Exercise: Set the data down again, exactly as it appears below.

╭─ Exercise materials

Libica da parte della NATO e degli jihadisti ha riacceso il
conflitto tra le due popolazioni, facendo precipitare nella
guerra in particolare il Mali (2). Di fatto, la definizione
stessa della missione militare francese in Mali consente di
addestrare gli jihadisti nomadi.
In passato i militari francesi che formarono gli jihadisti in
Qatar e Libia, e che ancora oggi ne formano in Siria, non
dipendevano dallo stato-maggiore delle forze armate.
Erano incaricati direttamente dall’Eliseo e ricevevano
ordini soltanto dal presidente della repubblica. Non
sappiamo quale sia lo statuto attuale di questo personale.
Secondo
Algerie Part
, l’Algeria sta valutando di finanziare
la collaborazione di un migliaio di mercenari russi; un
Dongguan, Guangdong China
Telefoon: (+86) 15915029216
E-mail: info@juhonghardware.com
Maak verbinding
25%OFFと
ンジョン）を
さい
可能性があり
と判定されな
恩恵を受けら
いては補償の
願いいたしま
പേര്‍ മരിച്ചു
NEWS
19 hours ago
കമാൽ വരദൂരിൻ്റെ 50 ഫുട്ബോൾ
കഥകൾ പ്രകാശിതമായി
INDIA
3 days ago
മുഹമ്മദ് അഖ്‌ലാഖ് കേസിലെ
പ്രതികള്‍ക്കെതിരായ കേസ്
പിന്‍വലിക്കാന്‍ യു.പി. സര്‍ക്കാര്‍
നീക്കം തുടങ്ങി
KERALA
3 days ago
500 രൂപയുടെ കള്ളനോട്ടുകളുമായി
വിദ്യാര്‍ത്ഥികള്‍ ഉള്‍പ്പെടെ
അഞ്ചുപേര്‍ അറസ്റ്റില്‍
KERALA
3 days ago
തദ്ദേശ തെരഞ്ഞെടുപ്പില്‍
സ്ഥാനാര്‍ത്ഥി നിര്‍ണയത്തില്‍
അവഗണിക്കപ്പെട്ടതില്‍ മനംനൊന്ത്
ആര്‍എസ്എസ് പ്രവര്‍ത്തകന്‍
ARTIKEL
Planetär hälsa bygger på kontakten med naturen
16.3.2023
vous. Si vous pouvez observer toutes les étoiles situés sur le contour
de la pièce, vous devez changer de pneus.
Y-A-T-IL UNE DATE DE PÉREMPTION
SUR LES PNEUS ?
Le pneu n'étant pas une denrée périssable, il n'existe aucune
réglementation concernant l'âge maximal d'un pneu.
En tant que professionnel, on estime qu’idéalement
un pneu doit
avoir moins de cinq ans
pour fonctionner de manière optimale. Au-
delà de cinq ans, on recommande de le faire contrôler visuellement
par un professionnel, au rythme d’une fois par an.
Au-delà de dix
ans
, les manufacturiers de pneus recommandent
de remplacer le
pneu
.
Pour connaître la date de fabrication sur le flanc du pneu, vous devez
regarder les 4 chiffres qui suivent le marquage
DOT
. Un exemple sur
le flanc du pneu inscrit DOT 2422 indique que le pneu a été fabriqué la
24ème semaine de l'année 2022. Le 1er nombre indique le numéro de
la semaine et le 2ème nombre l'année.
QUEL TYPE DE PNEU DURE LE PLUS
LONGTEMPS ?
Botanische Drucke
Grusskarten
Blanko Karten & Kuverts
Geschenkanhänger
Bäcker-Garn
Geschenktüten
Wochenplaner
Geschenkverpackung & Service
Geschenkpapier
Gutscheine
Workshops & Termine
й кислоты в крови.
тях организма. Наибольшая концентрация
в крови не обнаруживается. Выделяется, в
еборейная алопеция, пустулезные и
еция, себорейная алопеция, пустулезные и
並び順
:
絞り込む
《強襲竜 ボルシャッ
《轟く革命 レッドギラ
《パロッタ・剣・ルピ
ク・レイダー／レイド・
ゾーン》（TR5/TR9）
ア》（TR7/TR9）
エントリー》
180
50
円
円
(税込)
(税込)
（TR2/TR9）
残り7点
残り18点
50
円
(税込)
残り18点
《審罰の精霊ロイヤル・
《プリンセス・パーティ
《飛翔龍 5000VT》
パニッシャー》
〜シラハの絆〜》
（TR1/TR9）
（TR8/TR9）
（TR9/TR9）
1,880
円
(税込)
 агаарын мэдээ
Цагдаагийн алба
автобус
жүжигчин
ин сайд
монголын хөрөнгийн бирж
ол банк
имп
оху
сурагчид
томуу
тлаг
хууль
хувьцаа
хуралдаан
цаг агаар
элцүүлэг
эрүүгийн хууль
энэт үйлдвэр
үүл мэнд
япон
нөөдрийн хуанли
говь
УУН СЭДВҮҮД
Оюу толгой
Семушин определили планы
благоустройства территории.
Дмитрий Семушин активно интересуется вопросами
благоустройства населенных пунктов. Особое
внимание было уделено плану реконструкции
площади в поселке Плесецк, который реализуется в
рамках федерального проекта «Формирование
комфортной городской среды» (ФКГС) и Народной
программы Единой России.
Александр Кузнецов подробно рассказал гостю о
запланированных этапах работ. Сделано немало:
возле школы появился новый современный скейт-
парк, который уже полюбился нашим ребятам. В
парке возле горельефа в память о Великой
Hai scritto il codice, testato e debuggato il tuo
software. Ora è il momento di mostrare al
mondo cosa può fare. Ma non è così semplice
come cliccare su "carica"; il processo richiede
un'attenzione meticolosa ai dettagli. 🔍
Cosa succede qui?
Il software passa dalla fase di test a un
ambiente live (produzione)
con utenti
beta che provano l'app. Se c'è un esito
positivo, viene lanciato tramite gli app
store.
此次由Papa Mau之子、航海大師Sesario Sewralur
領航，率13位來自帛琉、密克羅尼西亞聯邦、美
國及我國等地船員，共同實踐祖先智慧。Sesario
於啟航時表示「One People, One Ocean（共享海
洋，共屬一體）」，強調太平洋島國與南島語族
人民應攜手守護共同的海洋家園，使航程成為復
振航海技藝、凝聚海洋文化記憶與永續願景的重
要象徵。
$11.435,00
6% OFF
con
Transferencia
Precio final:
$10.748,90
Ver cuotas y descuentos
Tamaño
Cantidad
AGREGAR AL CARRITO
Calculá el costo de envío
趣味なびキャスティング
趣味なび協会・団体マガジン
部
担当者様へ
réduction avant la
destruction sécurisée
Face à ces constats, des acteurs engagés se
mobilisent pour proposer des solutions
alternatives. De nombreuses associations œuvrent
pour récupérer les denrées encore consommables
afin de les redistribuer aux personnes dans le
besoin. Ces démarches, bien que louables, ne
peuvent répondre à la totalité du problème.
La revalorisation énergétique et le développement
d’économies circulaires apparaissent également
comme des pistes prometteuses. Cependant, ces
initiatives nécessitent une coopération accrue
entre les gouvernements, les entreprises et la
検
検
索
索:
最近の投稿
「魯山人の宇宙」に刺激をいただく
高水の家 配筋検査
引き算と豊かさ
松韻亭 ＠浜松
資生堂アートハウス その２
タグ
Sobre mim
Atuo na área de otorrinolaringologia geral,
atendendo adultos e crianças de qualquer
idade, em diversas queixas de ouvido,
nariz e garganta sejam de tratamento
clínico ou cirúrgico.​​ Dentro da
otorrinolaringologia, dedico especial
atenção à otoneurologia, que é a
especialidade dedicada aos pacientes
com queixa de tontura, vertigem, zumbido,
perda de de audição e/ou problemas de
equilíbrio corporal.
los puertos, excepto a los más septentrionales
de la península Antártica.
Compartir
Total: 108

╰─

Result for this task:
Libica da parte della NATO e degli jihadisti ha riacceso il
conflitto tra le due popolazioni, facendo precipitare nella
guerra in particolare il Mali (2). Di fatto, la definizione
stessa della missione militare francese in Mali consente di
addestrare gli jihadisti nomadi.
In passato i militari francesi che formarono gli jihadisti in
Qatar e Libia, e che ancora oggi ne formano in Siria, non
dipendevano dallo stato-maggiore delle forze armate.
Erano incaricati direttamente dall’Eliseo e ricevevano
ordini soltanto dal presidente della repubblica. Non
sappiamo quale sia lo statuto attuale di questo personale.
Secondo
Algerie Part
, l’Algeria sta valutando di finanziare
la collaborazione di un migliaio di mercenari russi; un
Dongguan, Guangdong China
Telefoon: (+86) 15915029216
E-mail: info@juhonghardware.com
Maak verbinding
25%OFFと
ンジョン）を
さい
可能性があり
と判定されな
恩恵を受けら
いては補償の
願いいたしま
പേര്‍ മരിച്ചു
NEWS
19 hours ago
കമാൽ വരദൂരിൻ്റെ 50 ഫുട്ബോൾ
കഥകൾ പ്രകാശിതമായി
INDIA
3 days ago
മുഹമ്മദ് അഖ്‌ലാഖ് കേസിലെ
പ്രതികള്‍ക്കെതിരായ കേസ്
പിന്‍വലിക്കാന്‍ യു.പി. സര്‍ക്കാര്‍
നീക്കം തുടങ്ങി
KERALA
3 days ago
500 രൂപയുടെ കള്ളനോട്ടുകളുമായി
വിദ്യാര്‍ത്ഥികള്‍ ഉള്‍പ്പെടെ
അഞ്ചുപേര്‍ അറസ്റ്റില്‍
KERALA
3 days ago
തദ്ദേശ തെരഞ്ഞെടുപ്പില്‍
സ്ഥാനാര്‍ത്ഥി നിര്‍ണയത്തില്‍
അവഗണിക്കപ്പെട്ടതില്‍ മനംനൊന്ത്
ആര്‍എസ്എസ് പ്രവര്‍ത്തകന്‍
ARTIKEL
Planetär hälsa bygger på kontakten med naturen
16.3.2023
vous. Si vous pouvez observer toutes les étoiles situés sur le contour
de la pièce, vous devez changer de pneus.
Y-A-T-IL UNE DATE DE PÉREMPTION
SUR LES PNEUS ?
Le pneu n'étant pas une denrée périssable, il n'existe aucune
réglementation concernant l'âge maximal d'un pneu.
En tant que professionnel, on estime qu’idéalement
un pneu doit
avoir moins de cinq ans
pour fonctionner de manière optimale. Au-
delà de cinq ans, on recommande de le faire contrôler visuellement
par un professionnel, au rythme d’une fois par an.
Au-delà de dix
ans
, les manufacturiers de pneus recommandent
de remplacer le
pneu
.
Pour connaître la date de fabrication sur le flanc du pneu, vous devez
regarder les 4 chiffres qui suivent le marquage
DOT
. Un exemple sur
le flanc du pneu inscrit DOT 2422 indique que le pneu a été fabriqué la
24ème semaine de l'année 2022. Le 1er nombre indique le numéro de
la semaine et le 2ème nombre l'année.
QUEL TYPE DE PNEU DURE LE PLUS
LONGTEMPS ?
Botanische Drucke
Grusskarten
Blanko Karten & Kuverts
Geschenkanhänger
Bäcker-Garn
Geschenktüten
Wochenplaner
Geschenkverpackung & Service
Geschenkpapier
Gutscheine
Workshops & Termine
й кислоты в крови.
тях организма. Наибольшая концентрация
в крови не обнаруживается. Выделяется, в
еборейная алопеция, пустулезные и
еция, себорейная алопеция, пустулезные и
並び順
:
絞り込む
《強襲竜 ボルシャッ
《轟く革命 レッドギラ
《パロッタ・剣・ルピ
ク・レイダー／レイド・
ゾーン》（TR5/TR9）
ア》（TR7/TR9）
エントリー》
180
50
円
円
(税込)
(税込)
（TR2/TR9）
残り7点
残り18点
50
円
(税込)
残り18点
《審罰の精霊ロイヤル・
《プリンセス・パーティ
《飛翔龍 5000VT》
パニッシャー》
〜シラハの絆〜》
（TR1/TR9）
（TR8/TR9）
（TR9/TR9）
1,880
円
(税込)
 агаарын мэдээ
Цагдаагийн алба
автобус
жүжигчин
ин сайд
монголын хөрөнгийн бирж
ол банк
имп
оху
сурагчид
томуу
тлаг
хууль
хувьцаа
хуралдаан
цаг агаар
элцүүлэг
эрүүгийн хууль
энэт үйлдвэр
үүл мэнд
япон
нөөдрийн хуанли
говь
УУН СЭДВҮҮД
Оюу толгой
Семушин определили планы
благоустройства территории.
Дмитрий Семушин активно интересуется вопросами
благоустройства населенных пунктов. Особое
внимание было уделено плану реконструкции
площади в поселке Плесецк, который реализуется в
рамках федерального проекта «Формирование
комфортной городской среды» (ФКГС) и Народной
программы Единой России.
Александр Кузнецов подробно рассказал гостю о
запланированных этапах работ. Сделано немало:
возле школы появился новый современный скейт-
парк, который уже полюбился нашим ребятам. В
парке возле горельефа в память о Великой
Hai scritto il codice, testato e debuggato il tuo
software. Ora è il momento di mostrare al
mondo cosa può fare. Ma non è così semplice
come cliccare su "carica"; il processo richiede
un'attenzione meticolosa ai dettagli. 🔍
Cosa succede qui?
Il software passa dalla fase di test a un
ambiente live (produzione)
con utenti
beta che provano l'app. Se c'è un esito
positivo, viene lanciato tramite gli app
store.
此次由Papa Mau之子、航海大師Sesario Sewralur
領航，率13位來自帛琉、密克羅尼西亞聯邦、美
國及我國等地船員，共同實踐祖先智慧。Sesario
於啟航時表示「One People, One Ocean（共享海
洋，共屬一體）」，強調太平洋島國與南島語族
人民應攜手守護共同的海洋家園，使航程成為復
振航海技藝、凝聚海洋文化記憶與永續願景的重
要象徵。
$11.435,00
6% OFF
con
Transferencia
Precio final:
$10.748,90
Ver cuotas y descuentos
Tamaño
Cantidad
AGREGAR AL CARRITO
Calculá el costo de envío
趣味なびキャスティング
趣味なび協会・団体マガジン
部
担当者様へ
réduction avant la
destruction sécurisée
Face à ces constats, des acteurs engagés se
mobilisent pour proposer des solutions
alternatives. De nombreuses associations œuvrent
pour récupérer les denrées encore consommables
afin de les redistribuer aux personnes dans le
besoin. Ces démarches, bien que louables, ne
peuvent répondre à la totalité du problème.
La revalorisation énergétique et le développement
d’économies circulaires apparaissent également
comme des pistes prometteuses. Cependant, ces
initiatives nécessitent une coopération accrue
entre les gouvernements, les entreprises et la
検
検
索
索:
最近の投稿
「魯山人の宇宙」に刺激をいただく
高水の家 配筋検査
引き算と豊かさ
松韻亭 ＠浜松
資生堂アートハウス その２
タグ
Sobre mim
Atuo na área de otorrinolaringologia geral,
atendendo adultos e crianças de qualquer
idade, em diversas queixas de ouvido,
nariz e garganta sejam de tratamento
clínico ou cirúrgico.​​ Dentro da
otorrinolaringologia, dedico especial
atenção à otoneurologia, que é a
especialidade dedicada aos pacientes
com queixa de tontura, vertigem, zumbido,
perda de de audição e/ou problemas de
equilíbrio corporal.
los puertos, excepto a los más septentrionales
de la península Antártica.
Compartir
Total: 108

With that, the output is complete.